Die wichtigsten Dinge im Leben gibt es nicht zu kaufen, wir können Sie nicht machen und nicht erzwingen. Wir dürfen sie uns schenken lassen. Gratis, umsonst, aus Gnade ...
Weihnachten feiern heißt bekennen: Gott schenkt sich selber dieser armen Welt!

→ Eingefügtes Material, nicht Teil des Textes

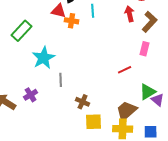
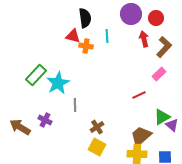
green rectangle: (22, 31) -> (36, 75), moved
pink rectangle: (145, 49) -> (159, 74), turned 32
purple cross: (31, 95) -> (45, 120), turned -32
brown cross: (83, 102) -> (97, 127), turned 32
yellow square: (94, 122) -> (97, 147), moved, turned 30

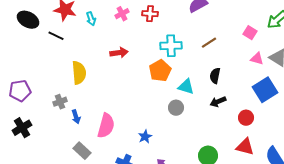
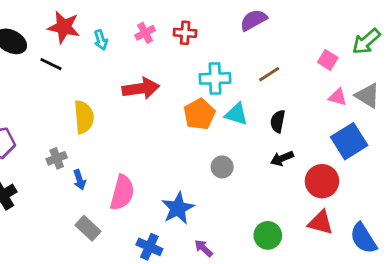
red arrow: (119, 53) -> (141, 88), size x1.4
cyan triangle: (186, 87) -> (236, 114), moved
red circle: (246, 118) -> (322, 181), size x1.5
blue star: (145, 137) -> (178, 208), size x1.6

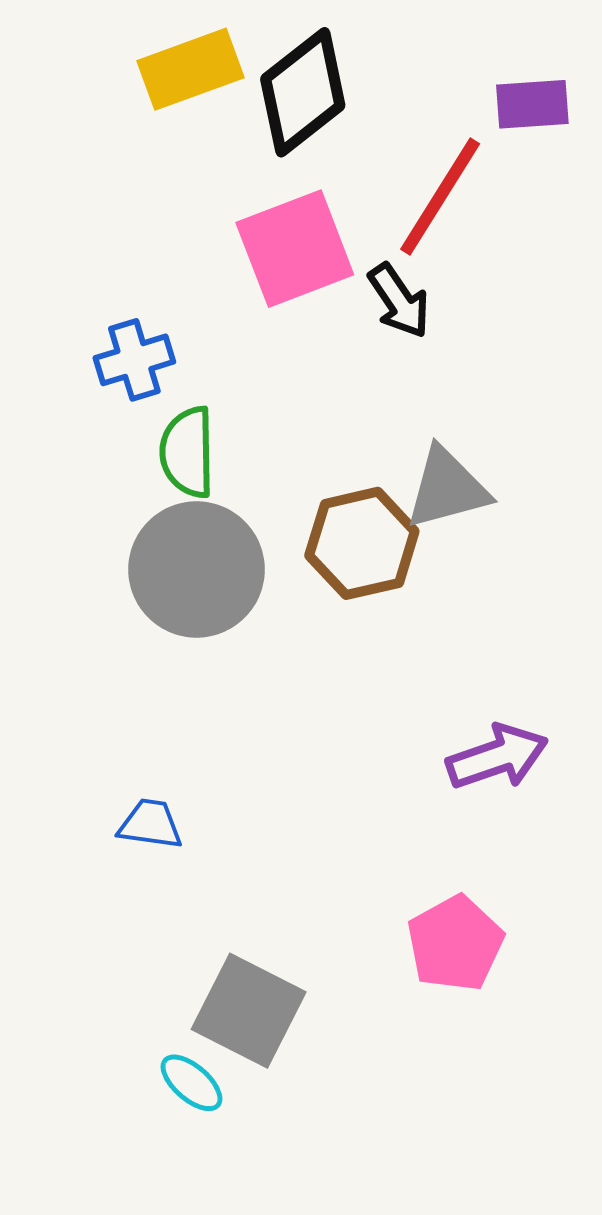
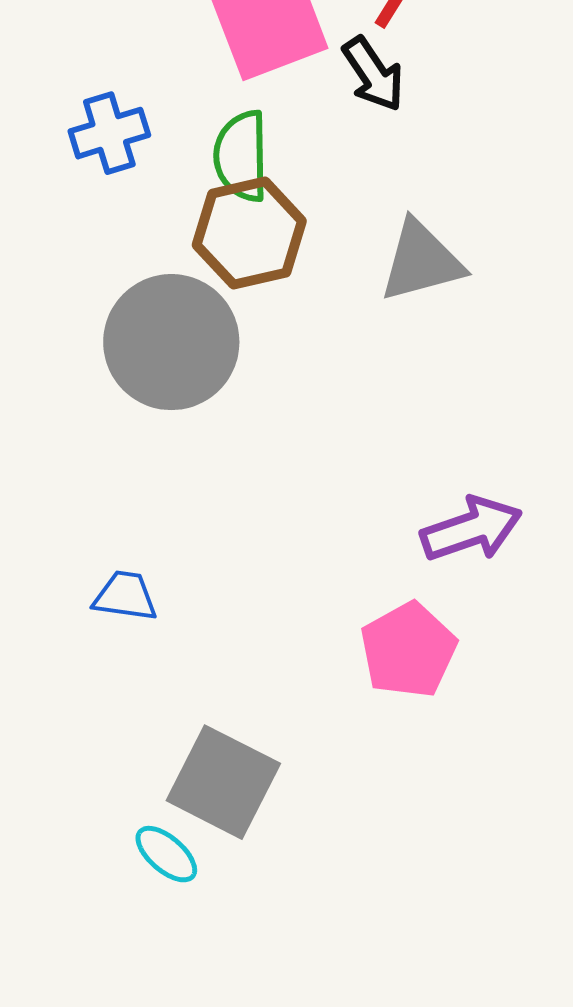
green semicircle: (187, 452) -> (241, 156), moved
brown hexagon: (362, 543) -> (249, 233), moved
pink pentagon: (455, 943) -> (408, 650), moved

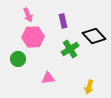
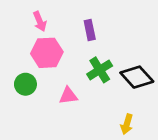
black diamond: (94, 36) -> (137, 77), moved
pink triangle: (48, 78) -> (68, 96), moved

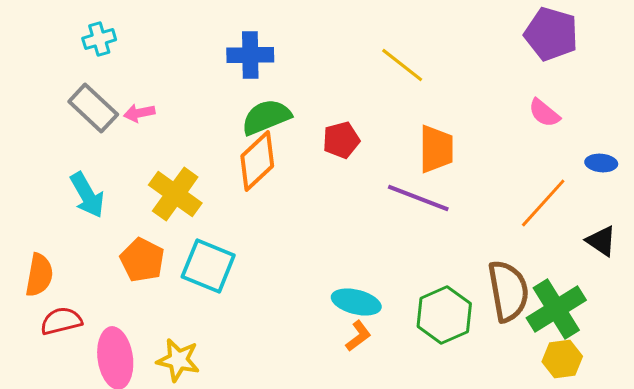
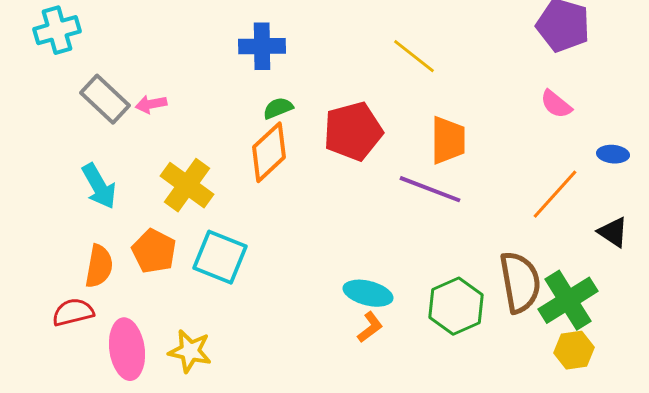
cyan cross: (99, 39) -> (57, 30), moved, size x1.4
green semicircle: (266, 117) -> (278, 108), size x0.6
red pentagon: (341, 140) -> (353, 131), size x1.6
orange semicircle: (39, 275) -> (99, 266), moved

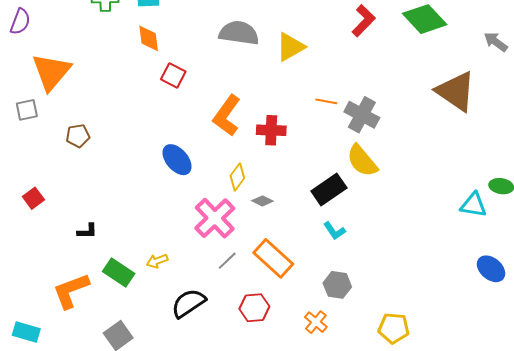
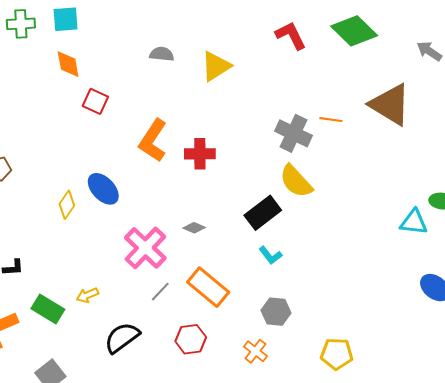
red L-shape: (363, 21) -> (291, 35), turned -68
gray semicircle: (239, 33) -> (162, 54), size x0.6
orange line: (326, 101) -> (331, 120), moved
yellow diamond: (237, 177) -> (67, 205), moved

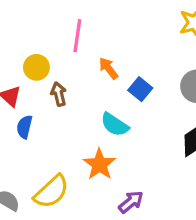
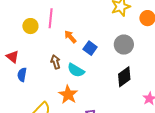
yellow circle: (36, 67) -> (30, 26), moved
brown arrow: (59, 94) -> (56, 62), moved

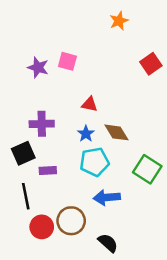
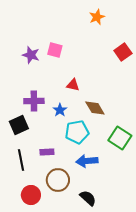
blue star: (86, 134) -> (60, 110), moved
purple rectangle: (48, 170) -> (47, 152), moved
red circle: (42, 227) -> (31, 195), moved

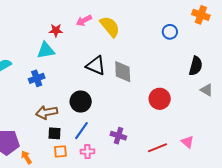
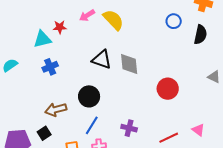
cyan triangle: (46, 50) -> (42, 39), moved
black semicircle: (196, 66) -> (200, 35), moved
blue cross: (37, 78) -> (50, 67), moved
black square: (54, 133) -> (44, 133), moved, turned -32

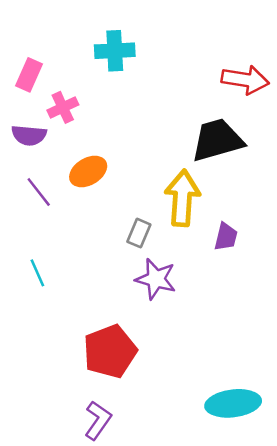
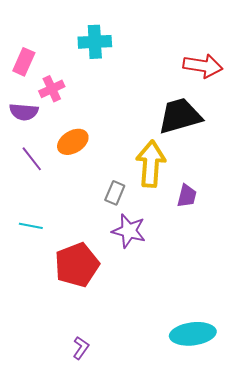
cyan line: (37, 273) -> (31, 226), turned -55
red pentagon: (110, 351) -> (77, 265), moved
purple L-shape: (98, 420) -> (81, 348), size x0.7

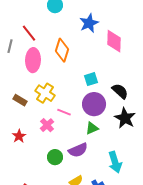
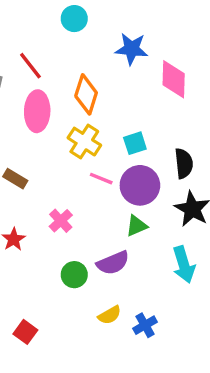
blue star: (89, 23) -> (132, 49), turned 30
black semicircle: (120, 91) -> (184, 163), turned 42
yellow cross: (45, 93) -> (84, 142), moved
pink line: (64, 112) -> (101, 179), moved
cyan arrow: (115, 162) -> (184, 265), moved

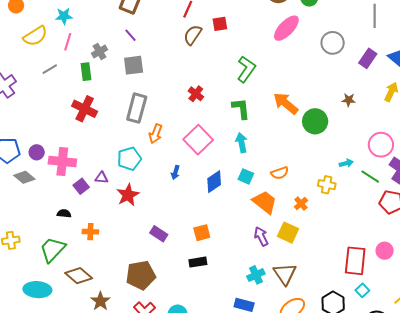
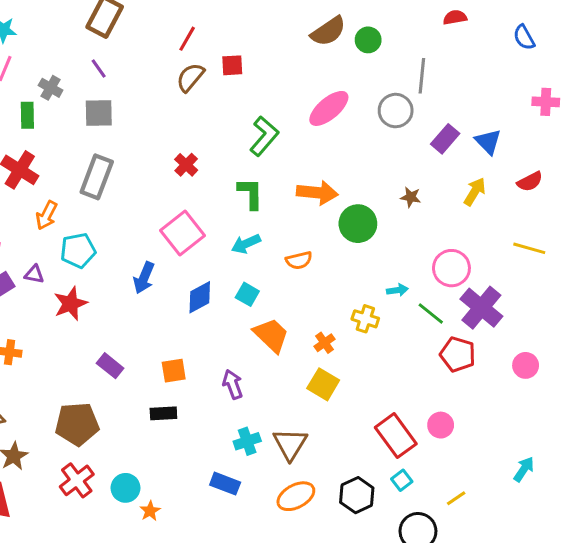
gray line: (375, 16) -> (422, 76), moved
pink ellipse: (286, 28) -> (329, 108), moved
gray cross: (100, 52) -> (51, 88), turned -35
orange arrow: (286, 103) -> (317, 193), turned 140
orange arrow: (156, 134) -> (47, 215), moved
cyan arrow: (241, 143) -> (246, 244), turned -108
blue arrow: (175, 172) -> (144, 278), size x1.5
orange semicircle: (280, 173) -> (299, 260), moved
yellow square: (288, 233) -> (323, 384), moved
purple arrow: (261, 236) -> (233, 384), moved
red rectangle: (355, 261) -> (396, 436), turned -48

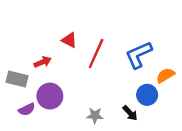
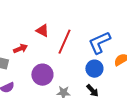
blue circle: (147, 95) -> (94, 69), moved
purple circle: (50, 96) -> (42, 75), moved

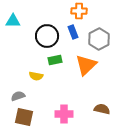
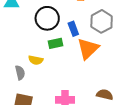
blue rectangle: (73, 32) -> (73, 29), moved
gray semicircle: (18, 96) -> (20, 73), moved, turned 96

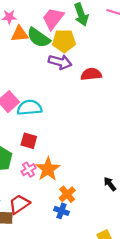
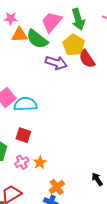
yellow pentagon: (64, 41) -> (74, 45), moved, turned 30
red semicircle: (91, 74) -> (87, 59), moved, turned -120
orange star: (48, 169) -> (40, 163), size x0.6

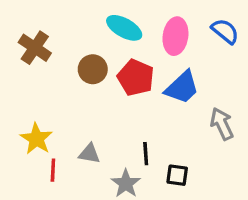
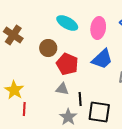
red pentagon: (136, 78) -> (67, 64), moved
gray triangle: (89, 154) -> (62, 89), moved
black square: (177, 175) -> (99, 112), size x1.6

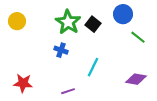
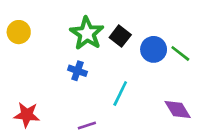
blue circle: (123, 14) -> (154, 49), moved
purple diamond: (136, 79) -> (178, 109), turned 50

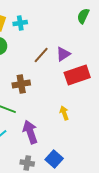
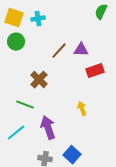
purple triangle: (63, 54) -> (81, 50), turned 35
red rectangle: (77, 75) -> (95, 71), size x0.7
brown cross: (21, 84) -> (39, 80), turned -36

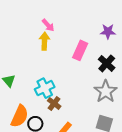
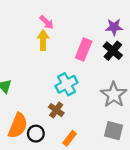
black cross: (107, 63) -> (113, 51), moved
cyan cross: (45, 88) -> (66, 84), moved

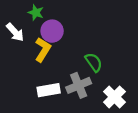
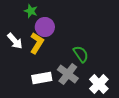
white arrow: (15, 32) -> (15, 41), moved
gray cross: (79, 85) -> (68, 74), turned -30

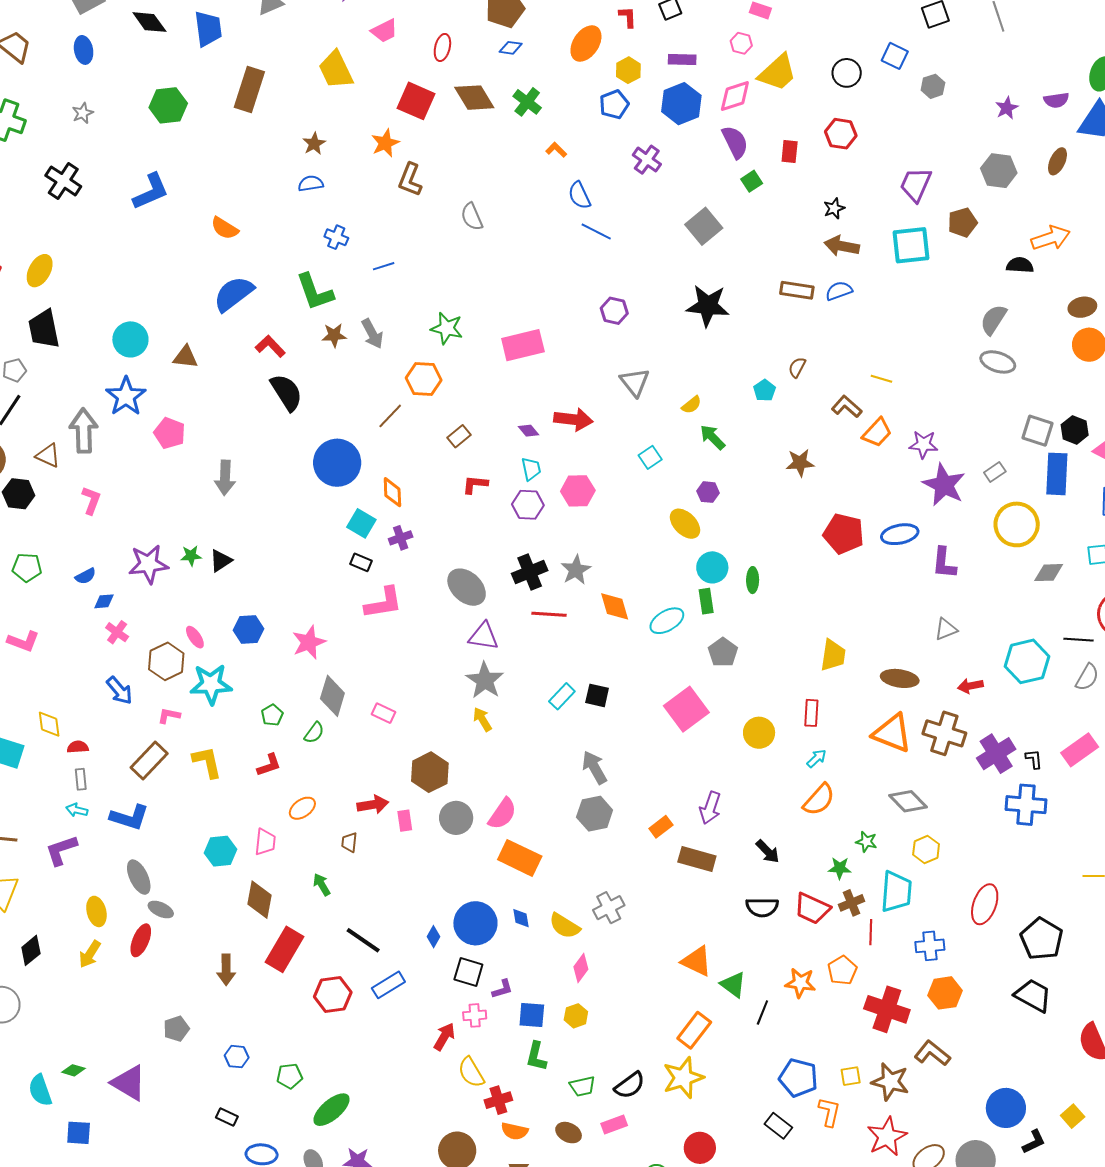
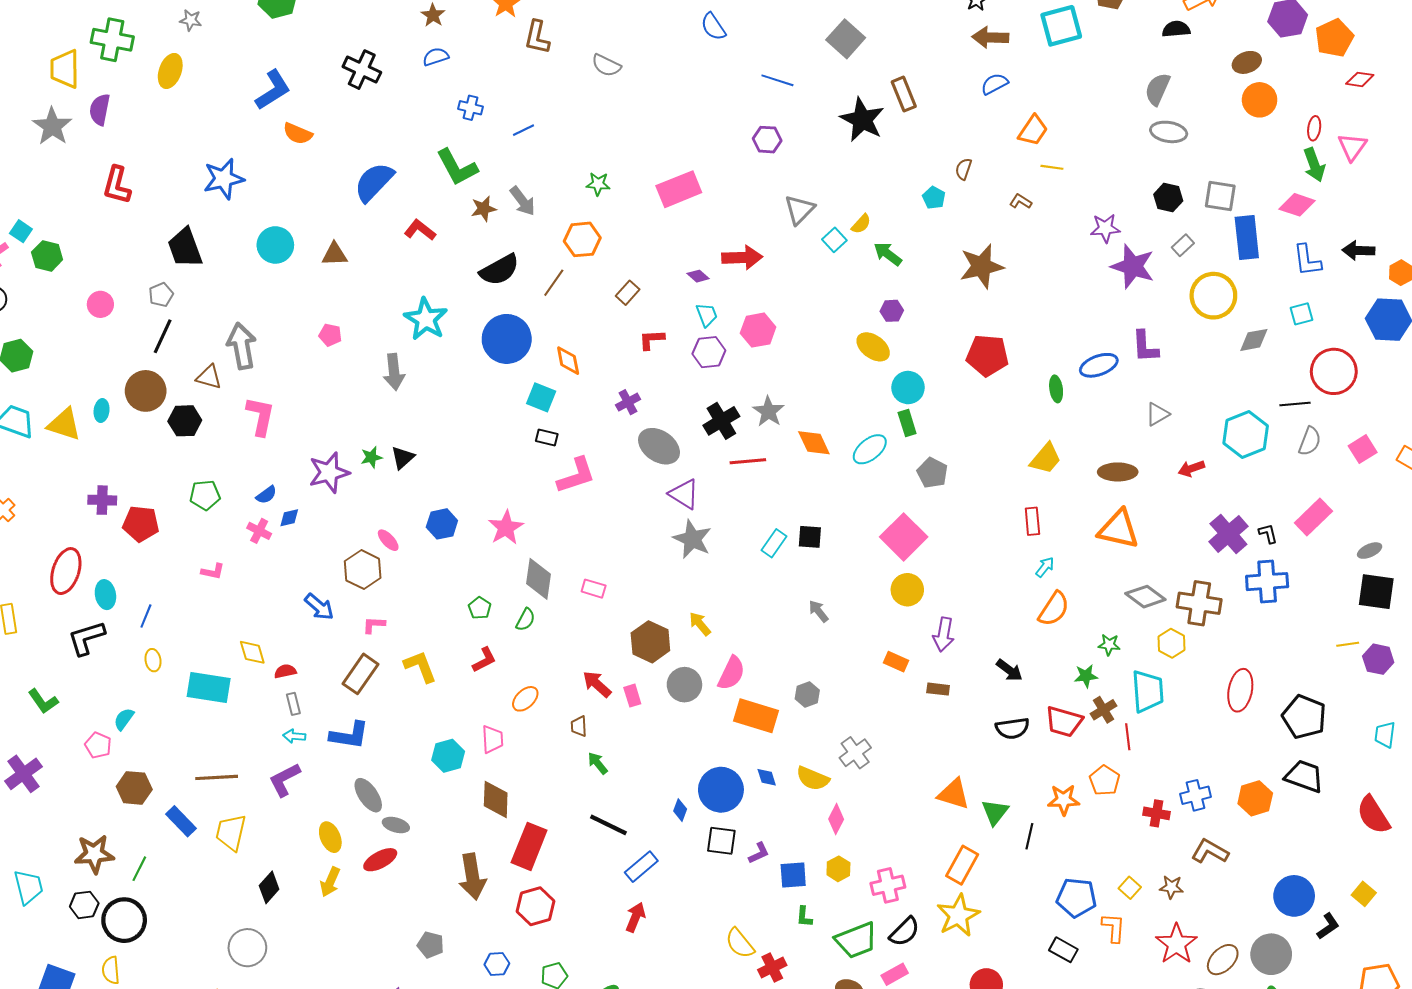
gray star: (83, 113) -> (191, 20), turned -30
black cross: (63, 181) -> (362, 70), moved
gray semicircle: (472, 217) -> (606, 65), turned -32
orange semicircle: (225, 228) -> (298, 134), moved
blue line: (596, 232) -> (777, 80), moved
yellow ellipse: (40, 271) -> (170, 71), moved
brown rectangle: (797, 290) -> (904, 94), moved, turned 68
black star: (708, 306) -> (862, 120), turned 30
green star: (447, 328) -> (598, 184), size x0.7
gray triangle: (635, 382) -> (799, 210), turned 32
black semicircle: (286, 392) -> (499, 270), moved, turned 102
blue star: (126, 396) -> (224, 179), moved, turned 30
brown L-shape: (847, 407) -> (1021, 201), size x0.7
black hexagon: (1075, 430) -> (1168, 198), moved
pink pentagon: (170, 433) -> (330, 335), size x0.7
orange trapezoid: (877, 433) -> (1033, 130), moved
cyan square: (650, 457) -> (834, 240), moved
brown star: (800, 463) -> (982, 266), size x1.5
pink L-shape: (91, 500) -> (260, 416), size x1.4
red pentagon: (844, 534) -> (987, 355), moved
blue ellipse: (900, 534) -> (1099, 365), moved
purple cross: (401, 538) -> (628, 402), moved
green ellipse: (753, 580) -> (1056, 389), moved
pink cross: (117, 632) -> (259, 531), moved
purple triangle: (484, 636) -> (684, 494), turned 32
pink L-shape: (23, 641) -> (213, 571), size x0.7
yellow trapezoid: (833, 655) -> (1046, 459), turned 40
cyan star: (211, 684) -> (426, 319), moved, turned -30
yellow arrow: (482, 719) -> (700, 624), moved
yellow circle: (759, 733) -> (907, 590), moved
brown cross: (944, 733) -> (1199, 603), moved
gray arrow: (595, 767) -> (819, 611), size x0.7
red arrow: (373, 805) -> (597, 684), turned -120
gray hexagon: (595, 814) -> (807, 695), moved, size x0.7
orange rectangle: (661, 827) -> (896, 662), turned 70
brown rectangle: (697, 859) -> (938, 689), size x0.6
green arrow: (322, 885) -> (598, 763), moved
red ellipse: (141, 940) -> (380, 860), turned 48
blue cross: (930, 946) -> (1196, 795), moved
brown arrow: (226, 970) -> (472, 877), size x1.4
green triangle: (733, 985) -> (995, 812), turned 40
orange hexagon: (945, 993) -> (1255, 798), moved
red hexagon: (333, 994) -> (535, 906), moved
red cross: (887, 1009) -> (1156, 813), size x0.6
pink cross: (475, 1015) -> (888, 885), moved, size x1.4
gray pentagon: (176, 1029) -> (431, 945), turned -30
red arrow: (444, 1037) -> (635, 917), moved
green L-shape: (536, 1056) -> (804, 917), size x0.7
yellow square: (851, 1076) -> (1130, 888), turned -30
brown star: (890, 1082) -> (1171, 887), size x0.6
green trapezoid: (582, 1086) -> (856, 940), size x1.6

Dankbare Annahme als angemessene Reaktion

Die angemessene Reaktion auf ein wahres Geschenk ist die dankbare Annahme, nicht das Sinnen auf Revanche. Wer beispielsweise die Advents- und Weihnachts-CD von den Regensburger Domspatzen geschenkt bekommt, wird dieses Geschenk nicht beantworten, indem er dem Geber 15 Euro zurückgibt, sondern indem er beim Hören der CD dankbar an den lieben Menschen denkt, der sie ihm geschenkt hat, und ihn einmal besucht oder ein kleines Gebet für ihn spricht. Wahre Geschenke verpflichten nicht, sondern stiften Beziehung.

Die Einladung Gottes
 an jeden Menschen

An Weihnachten sind wir wieder neu eingeladen, von Herzen Dank zu sagen für das göttliche Entgegenkommen. Die Botschaft von Weihnachten soll bis in den letzten Winkel dieser Erde dringen. Sie ist der einzig wirkliche Trost für diese Welt voll Finsternis und Todesschatten. Mit dem Brauch des Schenkens ist der Wunschzettel eng verbunden. Wir tun gut daran, ihn nicht mit Dingen zu füllen, die uns letztlich nur belasten und um uns selber kreisen lassen. Bitten wir in diesen Tagen um den Frieden, den die Welt nicht geben kann, den nur der schenken, zu dem die Welt nur der befreien kann, dessen Geburt wir an Weihnachten feiern. Lassen Sie uns auch darum bitten, dass sich alle Menschen dieses Geschenk zu Herzen nehmen, Frieden im eigenen Herzen einkehren lassen und dann mithelfen, dass Friede werde, ... immer mehr.

Diesen Frieden wünsche ich allen Leserinnen und Lesern zu Weihnachten und für das neue Jahr.